Police Blotter

Hamptons Police Seek Answers in Easter Jerky Switcheroo

Police were called over the weekend as the organizers of an Easter egg hunt in Amagansett discovered someone had sabotaged their event.

Lynn Eisuch, a spokesperson for the hunt’s organizers, explained, “After the sun went down the evening before the hunt, we hid close to 1,000 colored plastic egg-shaped containers filled with Easter candy across the field. But on Sunday, when the children showed up to hunt for the eggs, it turned out that every single one of the eggs had been emptied of candy. Instead of candy, the eggs contained various types of dried meat products, which isn’t really an Easter kind of treat.”

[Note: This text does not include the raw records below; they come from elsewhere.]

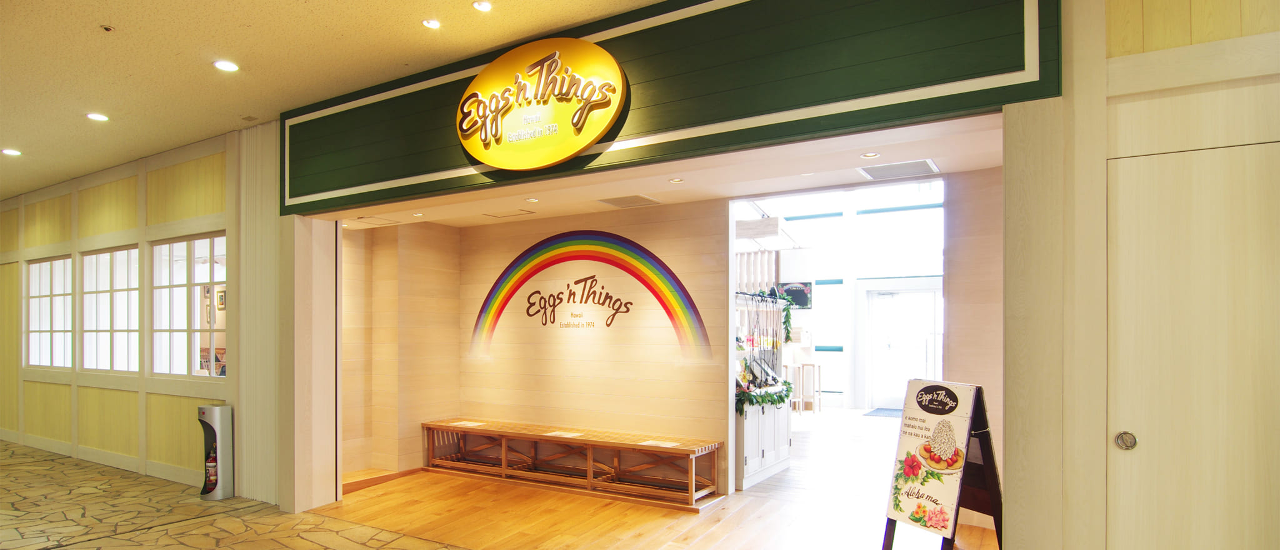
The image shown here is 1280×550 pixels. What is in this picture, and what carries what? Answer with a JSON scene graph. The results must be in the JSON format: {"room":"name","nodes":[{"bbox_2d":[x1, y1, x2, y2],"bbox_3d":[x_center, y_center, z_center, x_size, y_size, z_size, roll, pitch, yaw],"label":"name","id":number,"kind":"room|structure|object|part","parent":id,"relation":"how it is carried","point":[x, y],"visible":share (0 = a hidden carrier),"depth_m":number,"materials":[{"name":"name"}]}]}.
{"room":"restaurant","nodes":[
{"label":"restaurant","id":0,"kind":"room"},
{"bbox_2d":[0,128,250,496],"bbox_3d":[-5.836,0.071,6.823,5.614,3.070,0.210,0,0,30],"label":"left wall","id":1,"kind":"structure","parent":0,"point":[95,397],"depth_m":6.30,"materials":[{"name":"wood"}]},
{"bbox_2d":[23,255,74,368],"bbox_3d":[-6.663,0.043,7.277,1.439,1.303,0.123,0,0,30],"label":"window","id":2,"kind":"structure","parent":1,"relation":"in","point":[49,325],"depth_m":7.35,"materials":[{"name":"white glass"}]},
{"bbox_2d":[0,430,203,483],"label":"baseboard","id":3,"kind":"structure","parent":1,"relation":"attached to","point":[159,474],"depth_m":6.53,"materials":[{"name":"white wood"}]},
{"bbox_2d":[78,246,142,373],"bbox_3d":[-5.411,0.027,6.573,1.392,1.326,0.128,0,0,30],"label":"window","id":4,"kind":"structure","parent":1,"relation":"in","point":[107,329],"depth_m":6.63,"materials":[{"name":"glass"}]},
{"bbox_2d":[149,234,225,379],"bbox_3d":[-4.053,-0.019,5.795,1.263,1.343,0.126,0,0,30],"label":"window","id":5,"kind":"structure","parent":1,"relation":"in","point":[205,270],"depth_m":5.85,"materials":[{"name":"glass"}]},
{"bbox_2d":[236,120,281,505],"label":"pillar","id":6,"kind":"object","parent":1,"relation":"attached to","point":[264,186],"visible":0.69,"depth_m":5.28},
{"bbox_2d":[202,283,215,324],"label":"framed picture","id":7,"kind":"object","parent":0,"point":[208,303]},
{"bbox_2d":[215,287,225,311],"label":"framed picture","id":8,"kind":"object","parent":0,"point":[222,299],"visible":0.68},
{"bbox_2d":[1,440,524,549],"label":"stone floor","id":9,"kind":"structure","parent":0,"point":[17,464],"depth_m":4.77,"materials":[{"name":"stone"}]},
{"bbox_2d":[196,403,233,500],"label":"fire extinguisher stand","id":10,"kind":"object","parent":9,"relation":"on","point":[207,407],"visible":0.98,"depth_m":5.33,"materials":[{"name":"silver metal"}]},
{"bbox_2d":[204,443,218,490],"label":"fire extinguisher","id":11,"kind":"object","parent":10,"relation":"in","point":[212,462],"visible":0.9,"depth_m":5.39,"materials":[{"name":"red metal"}]},
{"bbox_2d":[0,0,696,202],"bbox_3d":[-3.260,-1.581,2.337,13.137,0.120,5.617,0,0,30],"label":"ceiling","id":12,"kind":"structure","parent":0,"point":[298,10],"depth_m":3.84,"materials":[{"name":"paint"}]},
{"bbox_2d":[1,147,21,155],"bbox_3d":[-5.869,-1.468,5.978,0.166,0.018,0.164,0,0,30],"label":"ceiling light","id":13,"kind":"object","parent":12,"relation":"in","point":[15,152],"visible":0.98,"depth_m":5.96,"materials":[{"name":"white"}]},
{"bbox_2d":[86,112,109,121],"bbox_3d":[-4.206,-1.496,4.974,0.143,0.013,0.141,0,0,30],"label":"ceiling light","id":14,"kind":"object","parent":12,"relation":"in","point":[99,117],"visible":0.98,"depth_m":4.96,"materials":[{"name":"white"}]},
{"bbox_2d":[100,24,114,31],"bbox_3d":[-2.898,-1.528,3.483,0.064,0.026,0.064,0,0,30],"label":"sprinkler head","id":15,"kind":"object","parent":12,"relation":"attached to","point":[107,29],"visible":0.98,"depth_m":3.48},
{"bbox_2d":[212,60,239,71],"bbox_3d":[-2.582,-1.521,3.997,0.142,0.011,0.141,0,0,30],"label":"ceiling light","id":16,"kind":"object","parent":12,"relation":"in","point":[225,65],"visible":0.98,"depth_m":3.99,"materials":[{"name":"white"}]},
{"bbox_2d":[421,18,441,28],"bbox_3d":[-1.126,-1.549,3.468,0.100,0.010,0.099,0,0,30],"label":"ceiling light","id":17,"kind":"object","parent":12,"relation":"in","point":[437,25],"visible":0.98,"depth_m":3.46,"materials":[{"name":"white"}]},
{"bbox_2d":[471,0,492,11],"bbox_3d":[-0.805,-1.560,3.280,0.101,0.010,0.099,0,0,30],"label":"ceiling light","id":18,"kind":"object","parent":12,"relation":"in","point":[483,5],"visible":0.97,"depth_m":3.28,"materials":[{"name":"white"}]},
{"bbox_2d":[341,218,460,476],"bbox_3d":[-2.488,0.323,6.311,0.411,2.516,1.687,0,0,30],"label":"alcove side wall","id":19,"kind":"structure","parent":0,"point":[419,285],"depth_m":6.35,"materials":[{"name":"brown wood"}]},
{"bbox_2d":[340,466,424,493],"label":"baseboard","id":20,"kind":"structure","parent":19,"relation":"attached to","point":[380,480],"depth_m":5.84,"materials":[{"name":"brown wood"}]},
{"bbox_2d":[445,200,733,497],"bbox_3d":[-0.522,0.326,6.096,2.976,2.523,0.172,0,0,30],"label":"back wall","id":21,"kind":"structure","parent":0,"point":[501,228],"depth_m":5.86,"materials":[{"name":"beige wood"}]},
{"bbox_2d":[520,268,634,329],"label":"wall lettering","id":22,"kind":"object","parent":21,"relation":"attached to","point":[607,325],"visible":0.98,"depth_m":6.12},
{"bbox_2d":[467,231,712,362],"bbox_3d":[-0.558,-0.121,5.989,2.697,1.199,0.003,0,0,30],"label":"rainbow decal","id":23,"kind":"object","parent":21,"relation":"attached to","point":[495,295],"visible":0.98,"depth_m":5.90,"materials":[{"name":"multicoloured paint"}]},
{"bbox_2d":[302,410,999,549],"bbox_3d":[1.527,1.601,6.516,7.602,0.121,7.379,0,0,30],"label":"wooden floor","id":24,"kind":"structure","parent":0,"point":[360,492],"depth_m":4.85,"materials":[{"name":"brown wood"}]},
{"bbox_2d":[421,418,724,506],"bbox_3d":[-0.733,1.362,5.903,3.041,0.436,0.506,0,0,30],"label":"wooden bench","id":25,"kind":"object","parent":24,"relation":"on","point":[531,438],"visible":0.99,"depth_m":5.71,"materials":[{"name":"brown wood"}]},
{"bbox_2d":[448,420,488,427],"bbox_3d":[-1.685,1.128,6.287,0.339,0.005,0.278,0,0,30],"label":"paper","id":26,"kind":"object","parent":25,"relation":"on","point":[479,424],"visible":0.99,"depth_m":6.28,"materials":[{"name":"white paper"}]},
{"bbox_2d":[545,430,583,437],"bbox_3d":[-0.670,1.116,5.711,0.306,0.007,0.258,0,0,30],"label":"paper","id":27,"kind":"object","parent":25,"relation":"on","point":[567,435],"visible":0.99,"depth_m":5.71,"materials":[{"name":"white paper"}]},
{"bbox_2d":[638,439,680,446],"bbox_3d":[0.175,1.108,5.281,0.295,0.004,0.237,0,0,30],"label":"paper","id":28,"kind":"object","parent":25,"relation":"on","point":[650,442],"visible":0.96,"depth_m":5.28,"materials":[{"name":"white paper"}]},
{"bbox_2d":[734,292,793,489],"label":"display shelf","id":29,"kind":"object","parent":24,"relation":"on","point":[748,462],"visible":0.46,"depth_m":6.34,"materials":[{"name":"white"}]},
{"bbox_2d":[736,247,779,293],"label":"slatted screen","id":30,"kind":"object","parent":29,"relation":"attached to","point":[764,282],"visible":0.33,"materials":[{"name":"white wood"}]},
{"bbox_2d":[733,378,794,412],"bbox_3d":[1.144,0.806,6.063,0.433,0.234,0.959,0,0,30],"label":"garland","id":31,"kind":"object","parent":29,"relation":"on","point":[774,379],"visible":0.6,"depth_m":5.93,"materials":[{"name":"green"}]},
{"bbox_2d":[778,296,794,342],"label":"garland","id":32,"kind":"object","parent":29,"relation":"attached to","point":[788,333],"visible":0.85,"depth_m":6.73,"materials":[{"name":"green plant"}]},
{"bbox_2d":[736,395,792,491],"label":"white cabinet","id":33,"kind":"object","parent":24,"relation":"on","point":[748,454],"visible":0.53,"depth_m":5.97,"materials":[{"name":"white wood"}]},
{"bbox_2d":[785,362,821,413],"bbox_3d":[2.638,1.257,10.255,0.438,0.778,0.431,0,0,30],"label":"bar stool","id":34,"kind":"object","parent":24,"relation":"on","point":[819,377],"visible":0.79,"depth_m":10.17,"materials":[{"name":"brown wood"}]},
{"bbox_2d":[863,407,901,418],"bbox_3d":[4.039,1.630,10.078,0.827,0.014,0.782,0,0,30],"label":"doormat","id":35,"kind":"object","parent":24,"relation":"on","point":[883,412],"visible":0.56,"depth_m":10.08,"materials":[{"name":"carpet"}]},
{"bbox_2d":[878,377,1004,549],"bbox_3d":[1.653,0.936,3.455,0.576,1.097,0.533,0,0,-24],"label":"sandwich board","id":36,"kind":"object","parent":24,"relation":"on","point":[941,466],"visible":0.98,"depth_m":3.42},
{"bbox_2d":[326,116,1004,231],"bbox_3d":[-0.302,-1.012,5.019,5.872,0.139,1.990,0,0,30],"label":"alcove ceiling","id":37,"kind":"structure","parent":0,"point":[694,198],"depth_m":4.69,"materials":[{"name":"white paint"}]},
{"bbox_2d":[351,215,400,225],"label":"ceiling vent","id":38,"kind":"object","parent":37,"relation":"in","point":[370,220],"visible":0.98,"depth_m":6.11,"materials":[{"name":"white"}]},
{"bbox_2d":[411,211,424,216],"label":"ceiling light","id":39,"kind":"object","parent":37,"relation":"in","point":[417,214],"visible":0.99,"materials":[{"name":"white"}]},
{"bbox_2d":[481,208,534,218],"bbox_3d":[-1.255,-0.916,6.139,0.428,0.020,0.338,0,0,30],"label":"ceiling vent","id":40,"kind":"object","parent":37,"relation":"in","point":[497,216],"visible":0.98,"depth_m":6.13,"materials":[{"name":"white"}]},
{"bbox_2d":[525,196,539,202],"bbox_3d":[-0.915,-0.934,5.483,0.131,0.014,0.132,0,0,30],"label":"ceiling light","id":41,"kind":"object","parent":37,"relation":"in","point":[529,200],"visible":0.98,"depth_m":5.47,"materials":[{"name":"white"}]},
{"bbox_2d":[597,194,661,207],"bbox_3d":[-0.078,-0.933,5.525,0.436,0.011,0.380,0,0,30],"label":"ceiling vent","id":42,"kind":"object","parent":37,"relation":"in","point":[614,202],"visible":0.99,"depth_m":5.50,"materials":[{"name":"metal"}]},
{"bbox_2d":[668,176,683,182],"bbox_3d":[0.280,-0.972,4.821,0.124,0.012,0.125,0,0,30],"label":"ceiling light","id":43,"kind":"object","parent":37,"relation":"in","point":[675,180],"visible":0.98,"depth_m":4.81,"materials":[{"name":"white"}]},
{"bbox_2d":[860,151,881,158],"bbox_3d":[1.478,-0.984,4.082,0.118,0.011,0.117,0,0,30],"label":"ceiling light","id":44,"kind":"object","parent":37,"relation":"in","point":[869,155],"visible":0.98,"depth_m":4.08,"materials":[{"name":"white"}]},
{"bbox_2d":[858,158,939,180],"bbox_3d":[1.831,-0.984,4.511,0.464,0.014,0.411,0,0,30],"label":"ceiling vent","id":45,"kind":"object","parent":37,"relation":"in","point":[890,168],"visible":0.99,"depth_m":4.49,"materials":[{"name":"metal"}]},
{"bbox_2d":[278,0,1068,213],"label":"fascia","id":46,"kind":"object","parent":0,"point":[720,119],"visible":0.79,"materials":[{"name":"green paint"}]},
{"bbox_2d":[454,38,627,170],"bbox_3d":[-0.630,-1.191,3.749,1.232,0.720,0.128,0,0,30],"label":"illuminated sign","id":47,"kind":"object","parent":46,"relation":"attached to","point":[477,83],"visible":0.99,"depth_m":3.68,"materials":[{"name":"yellow plastic"}]},
{"bbox_2d":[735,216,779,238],"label":"hanging sign","id":48,"kind":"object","parent":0,"point":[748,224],"visible":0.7,"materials":[{"name":"white wood"}]},
{"bbox_2d":[733,180,943,410],"bbox_3d":[3.725,-0.589,11.240,5.421,4.412,0.381,0,0,30],"label":"far wall","id":49,"kind":"structure","parent":0,"point":[842,222],"depth_m":11.27,"materials":[{"name":"white"}]},
{"bbox_2d":[778,281,813,308],"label":"chalkboard sign","id":50,"kind":"object","parent":49,"relation":"attached to","point":[802,300],"visible":0.71,"depth_m":10.86,"materials":[{"name":"black"}]},
{"bbox_2d":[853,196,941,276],"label":"window","id":51,"kind":"structure","parent":49,"relation":"in","point":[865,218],"depth_m":10.71,"materials":[{"name":"white glass"}]},
{"bbox_2d":[867,283,943,411],"bbox_3d":[4.507,0.654,10.757,1.306,2.034,0.200,0,0,30],"label":"glass door","id":52,"kind":"structure","parent":49,"relation":"in","point":[893,404],"depth_m":10.79,"materials":[{"name":"white glass"}]},
{"bbox_2d":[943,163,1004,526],"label":"wall","id":53,"kind":"structure","parent":0,"point":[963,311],"depth_m":4.58,"materials":[{"name":"wood"}]},
{"bbox_2d":[1002,0,1279,549],"bbox_3d":[2.912,-0.112,1.822,3.170,3.244,0.279,0,0,30],"label":"right wall","id":54,"kind":"structure","parent":0,"point":[1114,39],"depth_m":2.41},
{"bbox_2d":[1104,136,1279,549],"bbox_3d":[2.112,0.487,2.134,0.966,2.114,0.103,0,0,30],"label":"door","id":55,"kind":"structure","parent":54,"relation":"in","point":[1142,279],"depth_m":2.25,"materials":[{"name":"beige wood"}]},
{"bbox_3d":[1.799,0.493,2.384,0.056,0.062,0.056,0,0,30],"label":"door knob","id":56,"kind":"part","parent":55,"relation":"part of","materials":[{"name":"metal"}]}
]}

Hamptons Police Department spokesman Larry Hirsch reported that police had conducted a thorough investigation of the site, but were unable to turn up any clues as to the disappearance of the candy and the presumably simultaneous substitution of dried meats.

“We’re pretty sure the same person removed the candy and substituted it with jerky, but I have to say we’re confused,” Hirsch said. “The dried meat angle is usually a tip-off that we’re dealing with McGumbus, but it seems impossible in this case.”

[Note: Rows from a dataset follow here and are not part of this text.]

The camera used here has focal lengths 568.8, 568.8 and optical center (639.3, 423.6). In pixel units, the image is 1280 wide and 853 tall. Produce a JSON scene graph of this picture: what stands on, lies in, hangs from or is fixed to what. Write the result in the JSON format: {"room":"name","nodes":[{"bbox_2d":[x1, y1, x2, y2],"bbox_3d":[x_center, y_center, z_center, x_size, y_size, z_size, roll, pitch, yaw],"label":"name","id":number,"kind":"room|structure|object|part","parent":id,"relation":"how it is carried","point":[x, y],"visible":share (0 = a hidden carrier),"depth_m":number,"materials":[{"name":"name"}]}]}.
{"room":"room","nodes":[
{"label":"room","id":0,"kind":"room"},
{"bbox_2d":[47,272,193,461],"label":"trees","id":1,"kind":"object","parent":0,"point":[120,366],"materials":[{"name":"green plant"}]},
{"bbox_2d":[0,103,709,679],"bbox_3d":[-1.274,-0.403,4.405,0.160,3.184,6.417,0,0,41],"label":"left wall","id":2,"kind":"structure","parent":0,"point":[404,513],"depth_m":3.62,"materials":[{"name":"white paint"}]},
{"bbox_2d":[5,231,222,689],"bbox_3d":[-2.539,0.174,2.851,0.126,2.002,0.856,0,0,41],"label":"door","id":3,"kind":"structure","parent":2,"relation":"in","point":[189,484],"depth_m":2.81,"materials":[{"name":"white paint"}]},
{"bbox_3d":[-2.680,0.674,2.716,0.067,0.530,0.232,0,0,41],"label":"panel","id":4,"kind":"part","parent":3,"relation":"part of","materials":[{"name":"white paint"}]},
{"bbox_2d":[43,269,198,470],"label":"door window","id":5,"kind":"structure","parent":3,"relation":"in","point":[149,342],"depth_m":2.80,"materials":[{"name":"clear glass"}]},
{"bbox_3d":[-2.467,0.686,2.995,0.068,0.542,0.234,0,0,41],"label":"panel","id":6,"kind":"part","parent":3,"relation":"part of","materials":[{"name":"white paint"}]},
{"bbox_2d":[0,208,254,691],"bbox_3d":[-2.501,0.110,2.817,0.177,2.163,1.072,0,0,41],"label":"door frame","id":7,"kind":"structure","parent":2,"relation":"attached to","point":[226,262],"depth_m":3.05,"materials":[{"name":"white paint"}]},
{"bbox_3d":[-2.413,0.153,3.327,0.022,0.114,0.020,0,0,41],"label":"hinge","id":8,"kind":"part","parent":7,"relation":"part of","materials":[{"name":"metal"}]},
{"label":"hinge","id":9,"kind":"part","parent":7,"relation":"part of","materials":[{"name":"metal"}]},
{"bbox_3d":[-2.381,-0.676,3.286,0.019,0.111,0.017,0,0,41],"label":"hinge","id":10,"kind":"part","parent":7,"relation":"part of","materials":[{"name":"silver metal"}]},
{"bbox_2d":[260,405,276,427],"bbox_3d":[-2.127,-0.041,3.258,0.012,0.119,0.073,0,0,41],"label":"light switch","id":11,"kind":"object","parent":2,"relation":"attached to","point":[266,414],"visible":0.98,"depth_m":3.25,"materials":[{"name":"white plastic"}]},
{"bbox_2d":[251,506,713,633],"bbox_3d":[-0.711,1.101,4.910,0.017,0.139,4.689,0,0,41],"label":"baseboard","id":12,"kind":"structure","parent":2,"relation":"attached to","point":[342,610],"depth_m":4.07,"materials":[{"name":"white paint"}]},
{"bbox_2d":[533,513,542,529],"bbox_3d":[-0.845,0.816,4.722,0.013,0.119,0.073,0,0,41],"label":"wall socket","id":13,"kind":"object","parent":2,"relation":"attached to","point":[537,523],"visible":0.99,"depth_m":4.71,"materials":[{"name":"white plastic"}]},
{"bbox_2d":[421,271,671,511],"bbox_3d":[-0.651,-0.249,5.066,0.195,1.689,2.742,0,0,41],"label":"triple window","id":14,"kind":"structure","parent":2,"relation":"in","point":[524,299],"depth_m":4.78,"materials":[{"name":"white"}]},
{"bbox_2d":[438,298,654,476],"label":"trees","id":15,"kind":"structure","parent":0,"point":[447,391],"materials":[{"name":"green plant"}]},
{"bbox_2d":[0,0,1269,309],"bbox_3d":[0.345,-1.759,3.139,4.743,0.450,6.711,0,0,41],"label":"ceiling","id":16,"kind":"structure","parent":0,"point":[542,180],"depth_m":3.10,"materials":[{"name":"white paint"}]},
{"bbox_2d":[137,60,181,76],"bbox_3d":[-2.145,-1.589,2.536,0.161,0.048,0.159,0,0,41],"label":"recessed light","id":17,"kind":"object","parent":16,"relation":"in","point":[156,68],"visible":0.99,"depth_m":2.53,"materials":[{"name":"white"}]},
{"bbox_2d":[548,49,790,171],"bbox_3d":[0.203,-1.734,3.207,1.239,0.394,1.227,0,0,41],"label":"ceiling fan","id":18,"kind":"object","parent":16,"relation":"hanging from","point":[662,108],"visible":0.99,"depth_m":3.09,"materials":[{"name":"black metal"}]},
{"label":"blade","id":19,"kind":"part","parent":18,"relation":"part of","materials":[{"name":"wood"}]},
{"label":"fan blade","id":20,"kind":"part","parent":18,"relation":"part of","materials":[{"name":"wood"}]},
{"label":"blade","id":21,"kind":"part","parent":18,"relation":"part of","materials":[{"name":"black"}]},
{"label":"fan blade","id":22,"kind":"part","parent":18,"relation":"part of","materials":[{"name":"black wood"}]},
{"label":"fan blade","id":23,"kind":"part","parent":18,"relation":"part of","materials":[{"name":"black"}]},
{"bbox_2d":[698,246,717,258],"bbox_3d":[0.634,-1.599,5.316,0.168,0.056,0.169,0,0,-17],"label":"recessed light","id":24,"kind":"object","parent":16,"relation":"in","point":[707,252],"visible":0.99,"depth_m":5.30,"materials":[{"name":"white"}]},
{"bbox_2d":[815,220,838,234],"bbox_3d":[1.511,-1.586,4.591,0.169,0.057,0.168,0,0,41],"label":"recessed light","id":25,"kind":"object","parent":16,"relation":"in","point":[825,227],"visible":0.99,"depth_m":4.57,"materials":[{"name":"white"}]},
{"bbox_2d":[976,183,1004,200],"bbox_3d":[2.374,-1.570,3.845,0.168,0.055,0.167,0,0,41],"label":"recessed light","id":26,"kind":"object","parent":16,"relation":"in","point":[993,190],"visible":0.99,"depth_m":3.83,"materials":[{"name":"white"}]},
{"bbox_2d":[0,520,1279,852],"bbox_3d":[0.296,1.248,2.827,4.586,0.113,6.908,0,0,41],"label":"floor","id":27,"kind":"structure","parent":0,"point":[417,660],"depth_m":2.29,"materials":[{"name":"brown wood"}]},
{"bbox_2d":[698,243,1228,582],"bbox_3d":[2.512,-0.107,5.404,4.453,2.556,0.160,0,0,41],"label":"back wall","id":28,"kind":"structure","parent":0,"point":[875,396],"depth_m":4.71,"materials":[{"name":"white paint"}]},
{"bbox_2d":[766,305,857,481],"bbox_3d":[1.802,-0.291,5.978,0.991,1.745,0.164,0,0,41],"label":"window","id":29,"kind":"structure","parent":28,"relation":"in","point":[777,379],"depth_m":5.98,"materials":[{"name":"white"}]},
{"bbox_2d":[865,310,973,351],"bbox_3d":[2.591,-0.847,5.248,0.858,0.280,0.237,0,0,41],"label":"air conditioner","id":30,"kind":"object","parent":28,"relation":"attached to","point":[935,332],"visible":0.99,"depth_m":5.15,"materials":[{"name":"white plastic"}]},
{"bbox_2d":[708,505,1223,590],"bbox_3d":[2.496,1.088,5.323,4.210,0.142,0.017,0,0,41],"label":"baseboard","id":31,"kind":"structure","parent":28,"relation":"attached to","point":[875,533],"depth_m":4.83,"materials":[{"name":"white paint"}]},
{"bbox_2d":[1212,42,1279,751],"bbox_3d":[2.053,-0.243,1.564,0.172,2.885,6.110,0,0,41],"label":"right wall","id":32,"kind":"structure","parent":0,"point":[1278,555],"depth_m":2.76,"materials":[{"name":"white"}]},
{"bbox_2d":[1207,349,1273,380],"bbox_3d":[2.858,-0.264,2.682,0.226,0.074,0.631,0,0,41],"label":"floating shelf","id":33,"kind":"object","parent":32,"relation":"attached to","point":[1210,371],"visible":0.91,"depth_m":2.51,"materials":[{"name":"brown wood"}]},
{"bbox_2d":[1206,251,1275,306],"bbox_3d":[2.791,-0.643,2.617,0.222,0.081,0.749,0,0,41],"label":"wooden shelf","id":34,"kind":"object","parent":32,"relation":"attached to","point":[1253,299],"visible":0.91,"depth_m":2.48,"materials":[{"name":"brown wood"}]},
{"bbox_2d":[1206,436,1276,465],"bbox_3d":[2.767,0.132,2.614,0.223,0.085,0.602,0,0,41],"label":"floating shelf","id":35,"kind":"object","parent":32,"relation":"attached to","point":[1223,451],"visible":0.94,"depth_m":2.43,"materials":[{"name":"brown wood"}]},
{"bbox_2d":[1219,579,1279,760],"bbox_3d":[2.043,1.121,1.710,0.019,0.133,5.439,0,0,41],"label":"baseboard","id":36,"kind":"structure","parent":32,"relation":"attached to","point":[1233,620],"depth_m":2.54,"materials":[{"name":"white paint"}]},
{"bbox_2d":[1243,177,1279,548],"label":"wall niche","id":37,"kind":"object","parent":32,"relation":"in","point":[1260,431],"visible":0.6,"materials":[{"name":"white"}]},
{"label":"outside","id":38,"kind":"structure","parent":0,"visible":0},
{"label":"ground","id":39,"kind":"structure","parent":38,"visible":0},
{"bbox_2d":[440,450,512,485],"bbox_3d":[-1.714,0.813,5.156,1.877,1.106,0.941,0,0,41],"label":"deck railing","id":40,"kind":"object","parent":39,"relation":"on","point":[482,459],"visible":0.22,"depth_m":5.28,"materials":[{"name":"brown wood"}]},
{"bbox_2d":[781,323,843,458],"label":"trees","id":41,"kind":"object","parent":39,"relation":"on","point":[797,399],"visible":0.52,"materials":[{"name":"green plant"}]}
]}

Hirsch was referring to Shelter Island’s 105-year-old Old Man McGumbus, who has a long record of committing crimes and pranks involving dried meats. McGumbus, however, has been living for the past year sealed in a bunker under the Shelter Island dunes.

“Unless McGumbus has quietly emerged in an attempt to ruin Easter for these kids, I think we’re dealing with another dried meat perp.”